[SUPPLIED RECORDS — start]

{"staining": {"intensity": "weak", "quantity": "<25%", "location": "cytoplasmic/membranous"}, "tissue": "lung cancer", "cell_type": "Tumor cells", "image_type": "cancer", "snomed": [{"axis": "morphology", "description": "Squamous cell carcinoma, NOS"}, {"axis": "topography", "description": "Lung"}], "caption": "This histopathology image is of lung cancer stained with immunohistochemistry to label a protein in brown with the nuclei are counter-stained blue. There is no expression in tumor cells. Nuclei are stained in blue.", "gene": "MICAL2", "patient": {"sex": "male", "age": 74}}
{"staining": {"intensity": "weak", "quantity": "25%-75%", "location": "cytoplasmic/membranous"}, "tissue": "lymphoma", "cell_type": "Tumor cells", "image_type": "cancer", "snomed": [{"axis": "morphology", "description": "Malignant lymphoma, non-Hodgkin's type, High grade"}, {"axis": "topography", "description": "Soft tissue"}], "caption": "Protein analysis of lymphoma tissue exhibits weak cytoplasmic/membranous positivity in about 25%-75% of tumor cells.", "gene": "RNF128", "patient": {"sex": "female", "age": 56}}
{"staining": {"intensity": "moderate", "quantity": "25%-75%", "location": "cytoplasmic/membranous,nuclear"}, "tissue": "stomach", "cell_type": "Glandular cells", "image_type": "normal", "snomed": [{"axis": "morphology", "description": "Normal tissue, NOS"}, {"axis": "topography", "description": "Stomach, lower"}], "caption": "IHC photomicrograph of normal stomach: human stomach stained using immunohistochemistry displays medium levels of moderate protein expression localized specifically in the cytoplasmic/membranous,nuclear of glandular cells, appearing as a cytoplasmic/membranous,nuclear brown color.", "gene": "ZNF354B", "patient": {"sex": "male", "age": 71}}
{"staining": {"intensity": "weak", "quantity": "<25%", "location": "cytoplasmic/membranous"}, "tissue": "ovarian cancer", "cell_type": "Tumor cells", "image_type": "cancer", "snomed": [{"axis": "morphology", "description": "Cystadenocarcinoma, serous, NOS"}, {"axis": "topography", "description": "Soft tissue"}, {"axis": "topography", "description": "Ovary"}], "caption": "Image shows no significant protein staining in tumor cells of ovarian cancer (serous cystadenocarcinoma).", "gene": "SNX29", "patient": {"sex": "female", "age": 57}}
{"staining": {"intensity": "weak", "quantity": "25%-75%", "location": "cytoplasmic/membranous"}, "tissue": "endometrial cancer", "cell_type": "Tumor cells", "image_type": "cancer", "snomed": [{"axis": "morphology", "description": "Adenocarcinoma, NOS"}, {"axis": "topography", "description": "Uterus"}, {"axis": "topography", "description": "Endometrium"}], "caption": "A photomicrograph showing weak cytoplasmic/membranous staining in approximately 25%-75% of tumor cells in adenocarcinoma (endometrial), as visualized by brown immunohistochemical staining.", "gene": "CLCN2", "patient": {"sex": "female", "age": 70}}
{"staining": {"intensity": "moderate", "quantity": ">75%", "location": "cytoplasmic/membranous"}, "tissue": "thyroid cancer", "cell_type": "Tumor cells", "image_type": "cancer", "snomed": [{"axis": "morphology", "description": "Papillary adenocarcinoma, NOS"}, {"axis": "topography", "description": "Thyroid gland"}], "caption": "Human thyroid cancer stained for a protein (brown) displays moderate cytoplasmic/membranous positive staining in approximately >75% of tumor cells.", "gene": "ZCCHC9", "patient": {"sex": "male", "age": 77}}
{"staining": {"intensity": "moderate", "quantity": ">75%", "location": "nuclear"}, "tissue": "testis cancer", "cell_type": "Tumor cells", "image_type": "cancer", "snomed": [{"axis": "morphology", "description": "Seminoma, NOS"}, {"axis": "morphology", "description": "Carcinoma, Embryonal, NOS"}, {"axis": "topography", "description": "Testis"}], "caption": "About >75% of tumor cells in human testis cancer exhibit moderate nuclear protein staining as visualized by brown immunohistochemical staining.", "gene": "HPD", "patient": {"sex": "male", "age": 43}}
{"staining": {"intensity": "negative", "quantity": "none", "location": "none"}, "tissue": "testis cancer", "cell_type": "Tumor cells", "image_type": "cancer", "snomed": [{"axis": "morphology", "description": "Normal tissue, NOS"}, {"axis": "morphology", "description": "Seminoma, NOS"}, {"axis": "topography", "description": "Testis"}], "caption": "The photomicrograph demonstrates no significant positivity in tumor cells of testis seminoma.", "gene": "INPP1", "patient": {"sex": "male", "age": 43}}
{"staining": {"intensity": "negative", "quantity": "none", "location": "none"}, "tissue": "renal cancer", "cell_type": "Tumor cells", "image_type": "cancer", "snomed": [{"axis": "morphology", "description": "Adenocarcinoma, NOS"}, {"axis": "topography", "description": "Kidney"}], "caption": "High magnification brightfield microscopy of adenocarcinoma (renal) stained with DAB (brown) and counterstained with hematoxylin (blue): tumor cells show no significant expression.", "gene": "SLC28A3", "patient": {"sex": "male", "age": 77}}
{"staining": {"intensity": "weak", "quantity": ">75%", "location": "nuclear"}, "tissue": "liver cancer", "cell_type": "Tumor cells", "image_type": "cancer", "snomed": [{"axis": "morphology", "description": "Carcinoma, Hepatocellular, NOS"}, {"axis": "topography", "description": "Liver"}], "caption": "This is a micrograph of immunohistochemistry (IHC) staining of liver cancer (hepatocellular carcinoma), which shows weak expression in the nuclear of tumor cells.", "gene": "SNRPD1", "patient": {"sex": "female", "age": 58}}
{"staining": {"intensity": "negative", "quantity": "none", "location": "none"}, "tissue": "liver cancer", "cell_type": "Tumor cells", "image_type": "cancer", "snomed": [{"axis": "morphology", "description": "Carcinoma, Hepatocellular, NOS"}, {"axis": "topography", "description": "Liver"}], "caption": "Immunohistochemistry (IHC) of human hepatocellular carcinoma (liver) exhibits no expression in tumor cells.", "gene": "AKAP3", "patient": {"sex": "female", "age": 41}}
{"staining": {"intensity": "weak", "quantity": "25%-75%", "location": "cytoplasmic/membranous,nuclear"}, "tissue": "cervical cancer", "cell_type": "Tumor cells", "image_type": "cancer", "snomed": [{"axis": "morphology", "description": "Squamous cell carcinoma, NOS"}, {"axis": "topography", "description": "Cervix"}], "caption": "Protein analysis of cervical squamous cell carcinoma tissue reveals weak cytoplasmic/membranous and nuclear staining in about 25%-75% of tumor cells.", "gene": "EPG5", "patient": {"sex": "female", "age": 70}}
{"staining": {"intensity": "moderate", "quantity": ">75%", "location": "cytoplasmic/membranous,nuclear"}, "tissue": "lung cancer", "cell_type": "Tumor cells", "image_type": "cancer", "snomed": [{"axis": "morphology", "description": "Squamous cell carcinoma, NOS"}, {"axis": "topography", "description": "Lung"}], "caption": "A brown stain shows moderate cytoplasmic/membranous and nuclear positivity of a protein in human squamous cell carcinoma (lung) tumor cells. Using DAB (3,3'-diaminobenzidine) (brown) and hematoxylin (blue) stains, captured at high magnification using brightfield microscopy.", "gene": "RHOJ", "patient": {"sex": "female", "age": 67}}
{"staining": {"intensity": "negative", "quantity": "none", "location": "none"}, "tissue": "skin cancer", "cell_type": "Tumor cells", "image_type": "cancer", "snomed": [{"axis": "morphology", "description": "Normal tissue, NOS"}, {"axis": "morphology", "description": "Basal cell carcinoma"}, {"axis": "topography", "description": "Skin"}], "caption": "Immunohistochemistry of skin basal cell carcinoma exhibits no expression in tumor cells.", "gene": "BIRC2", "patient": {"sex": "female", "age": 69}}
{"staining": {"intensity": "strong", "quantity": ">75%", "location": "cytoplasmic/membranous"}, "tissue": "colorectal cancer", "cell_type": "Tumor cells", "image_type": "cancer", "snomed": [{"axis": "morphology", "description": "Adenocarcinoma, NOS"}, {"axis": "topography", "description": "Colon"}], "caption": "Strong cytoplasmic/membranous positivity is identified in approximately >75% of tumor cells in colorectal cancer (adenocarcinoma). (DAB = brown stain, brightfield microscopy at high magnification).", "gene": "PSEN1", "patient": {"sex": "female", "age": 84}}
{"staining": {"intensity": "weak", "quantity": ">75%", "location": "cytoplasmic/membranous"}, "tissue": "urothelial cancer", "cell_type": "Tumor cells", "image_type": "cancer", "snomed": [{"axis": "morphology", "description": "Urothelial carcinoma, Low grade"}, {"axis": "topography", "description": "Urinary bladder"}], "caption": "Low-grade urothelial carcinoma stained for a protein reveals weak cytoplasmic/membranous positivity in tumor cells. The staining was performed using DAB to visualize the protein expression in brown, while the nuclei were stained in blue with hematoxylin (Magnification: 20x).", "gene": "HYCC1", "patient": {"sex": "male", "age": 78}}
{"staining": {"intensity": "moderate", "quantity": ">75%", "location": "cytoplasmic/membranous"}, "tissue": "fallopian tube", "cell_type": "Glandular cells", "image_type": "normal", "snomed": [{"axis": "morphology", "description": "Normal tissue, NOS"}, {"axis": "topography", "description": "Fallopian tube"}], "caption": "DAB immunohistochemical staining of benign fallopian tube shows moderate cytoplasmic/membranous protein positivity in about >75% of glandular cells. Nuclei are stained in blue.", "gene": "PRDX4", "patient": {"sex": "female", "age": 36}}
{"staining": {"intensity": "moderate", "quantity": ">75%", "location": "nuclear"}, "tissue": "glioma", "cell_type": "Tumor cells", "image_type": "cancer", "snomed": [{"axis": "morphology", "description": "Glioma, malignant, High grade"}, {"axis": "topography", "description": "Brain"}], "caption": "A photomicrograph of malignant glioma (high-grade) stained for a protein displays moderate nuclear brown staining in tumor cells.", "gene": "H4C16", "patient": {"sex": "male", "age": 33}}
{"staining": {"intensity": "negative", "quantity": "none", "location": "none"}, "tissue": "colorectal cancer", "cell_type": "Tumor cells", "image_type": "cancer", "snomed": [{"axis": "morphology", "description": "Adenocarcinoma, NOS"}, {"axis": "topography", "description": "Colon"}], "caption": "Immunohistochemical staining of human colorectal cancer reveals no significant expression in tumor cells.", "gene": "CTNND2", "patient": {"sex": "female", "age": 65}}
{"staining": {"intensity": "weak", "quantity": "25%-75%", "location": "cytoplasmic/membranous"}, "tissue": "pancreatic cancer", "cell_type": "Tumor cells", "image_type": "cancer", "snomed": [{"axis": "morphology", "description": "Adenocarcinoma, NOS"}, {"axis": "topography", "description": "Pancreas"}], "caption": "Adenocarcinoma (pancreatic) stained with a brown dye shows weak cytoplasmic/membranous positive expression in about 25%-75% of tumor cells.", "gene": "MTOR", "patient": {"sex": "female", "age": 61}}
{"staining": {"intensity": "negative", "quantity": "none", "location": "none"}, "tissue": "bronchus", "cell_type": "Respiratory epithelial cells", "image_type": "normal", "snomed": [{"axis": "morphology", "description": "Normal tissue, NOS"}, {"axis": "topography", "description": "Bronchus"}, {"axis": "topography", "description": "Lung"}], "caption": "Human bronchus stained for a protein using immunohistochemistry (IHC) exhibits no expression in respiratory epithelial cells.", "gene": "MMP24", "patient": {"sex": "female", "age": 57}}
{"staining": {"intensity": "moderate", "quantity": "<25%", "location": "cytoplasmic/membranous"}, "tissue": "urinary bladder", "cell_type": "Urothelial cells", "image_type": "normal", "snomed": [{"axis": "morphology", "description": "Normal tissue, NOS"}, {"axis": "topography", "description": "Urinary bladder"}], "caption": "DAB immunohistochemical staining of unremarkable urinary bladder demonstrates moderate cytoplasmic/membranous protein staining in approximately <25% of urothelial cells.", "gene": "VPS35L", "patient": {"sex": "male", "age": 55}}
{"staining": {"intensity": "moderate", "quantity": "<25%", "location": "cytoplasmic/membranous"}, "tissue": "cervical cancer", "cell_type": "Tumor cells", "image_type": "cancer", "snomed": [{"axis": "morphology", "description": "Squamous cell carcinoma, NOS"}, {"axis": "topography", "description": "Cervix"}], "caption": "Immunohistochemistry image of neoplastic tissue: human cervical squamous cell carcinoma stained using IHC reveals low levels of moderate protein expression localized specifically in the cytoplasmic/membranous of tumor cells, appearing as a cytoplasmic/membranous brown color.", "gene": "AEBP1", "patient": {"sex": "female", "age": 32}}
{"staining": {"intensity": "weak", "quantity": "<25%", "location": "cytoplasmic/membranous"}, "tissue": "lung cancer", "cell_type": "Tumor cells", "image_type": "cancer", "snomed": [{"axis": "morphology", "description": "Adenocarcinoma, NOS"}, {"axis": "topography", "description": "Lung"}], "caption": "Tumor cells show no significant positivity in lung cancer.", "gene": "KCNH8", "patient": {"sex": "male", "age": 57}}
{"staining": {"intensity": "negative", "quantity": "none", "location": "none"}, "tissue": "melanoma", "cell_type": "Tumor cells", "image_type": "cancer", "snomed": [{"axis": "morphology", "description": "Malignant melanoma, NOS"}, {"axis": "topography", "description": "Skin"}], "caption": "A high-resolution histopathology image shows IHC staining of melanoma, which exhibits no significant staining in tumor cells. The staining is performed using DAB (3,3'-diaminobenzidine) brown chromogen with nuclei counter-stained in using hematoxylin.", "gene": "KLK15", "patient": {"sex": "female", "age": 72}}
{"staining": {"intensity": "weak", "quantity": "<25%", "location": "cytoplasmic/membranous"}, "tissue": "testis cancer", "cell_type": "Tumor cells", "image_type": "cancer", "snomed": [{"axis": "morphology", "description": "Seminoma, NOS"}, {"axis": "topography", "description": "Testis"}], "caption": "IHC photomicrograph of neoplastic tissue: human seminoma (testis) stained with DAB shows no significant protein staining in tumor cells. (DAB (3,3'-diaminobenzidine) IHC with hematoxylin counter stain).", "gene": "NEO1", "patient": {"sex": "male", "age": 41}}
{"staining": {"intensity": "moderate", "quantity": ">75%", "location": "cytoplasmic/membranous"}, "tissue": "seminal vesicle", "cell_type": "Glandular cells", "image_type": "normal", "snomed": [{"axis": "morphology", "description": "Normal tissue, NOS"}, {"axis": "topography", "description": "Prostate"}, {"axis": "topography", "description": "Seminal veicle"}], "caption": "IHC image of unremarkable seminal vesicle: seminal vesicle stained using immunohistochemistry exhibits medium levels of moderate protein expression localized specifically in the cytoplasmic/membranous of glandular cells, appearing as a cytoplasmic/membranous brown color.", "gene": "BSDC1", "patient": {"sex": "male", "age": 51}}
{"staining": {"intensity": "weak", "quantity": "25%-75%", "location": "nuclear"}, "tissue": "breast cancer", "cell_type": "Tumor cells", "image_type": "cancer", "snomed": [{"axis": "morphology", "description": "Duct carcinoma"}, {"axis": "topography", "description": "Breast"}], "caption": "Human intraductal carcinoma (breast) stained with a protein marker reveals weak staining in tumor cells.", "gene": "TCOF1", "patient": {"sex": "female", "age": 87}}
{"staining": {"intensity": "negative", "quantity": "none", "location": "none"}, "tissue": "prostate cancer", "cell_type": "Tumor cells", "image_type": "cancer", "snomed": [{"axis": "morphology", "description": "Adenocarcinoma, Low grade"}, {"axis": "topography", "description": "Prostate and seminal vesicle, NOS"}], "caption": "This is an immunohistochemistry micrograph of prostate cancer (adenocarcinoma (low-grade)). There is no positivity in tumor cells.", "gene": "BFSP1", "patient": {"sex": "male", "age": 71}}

[SUPPLIED RECORDS — finish]

- [WHAT THE TASK REQUIRES]
Each line in which the string "seminal" is found must be copied from the data.

- [FINAL ANSWER]
{"staining": {"intensity": "moderate", "quantity": ">75%", "location": "cytoplasmic/membranous"}, "tissue": "seminal vesicle", "cell_type": "Glandular cells", "image_type": "normal", "snomed": [{"axis": "morphology", "description": "Normal tissue, NOS"}, {"axis": "topography", "description": "Prostate"}, {"axis": "topography", "description": "Seminal veicle"}], "caption": "IHC image of unremarkable seminal vesicle: seminal vesicle stained using immunohistochemistry exhibits medium levels of moderate protein expression localized specifically in the cytoplasmic/membranous of glandular cells, appearing as a cytoplasmic/membranous brown color.", "gene": "BSDC1", "patient": {"sex": "male", "age": 51}}
{"staining": {"intensity": "negative", "quantity": "none", "location": "none"}, "tissue": "prostate cancer", "cell_type": "Tumor cells", "image_type": "cancer", "snomed": [{"axis": "morphology", "description": "Adenocarcinoma, Low grade"}, {"axis": "topography", "description": "Prostate and seminal vesicle, NOS"}], "caption": "This is an immunohistochemistry micrograph of prostate cancer (adenocarcinoma (low-grade)). There is no positivity in tumor cells.", "gene": "BFSP1", "patient": {"sex": "male", "age": 71}}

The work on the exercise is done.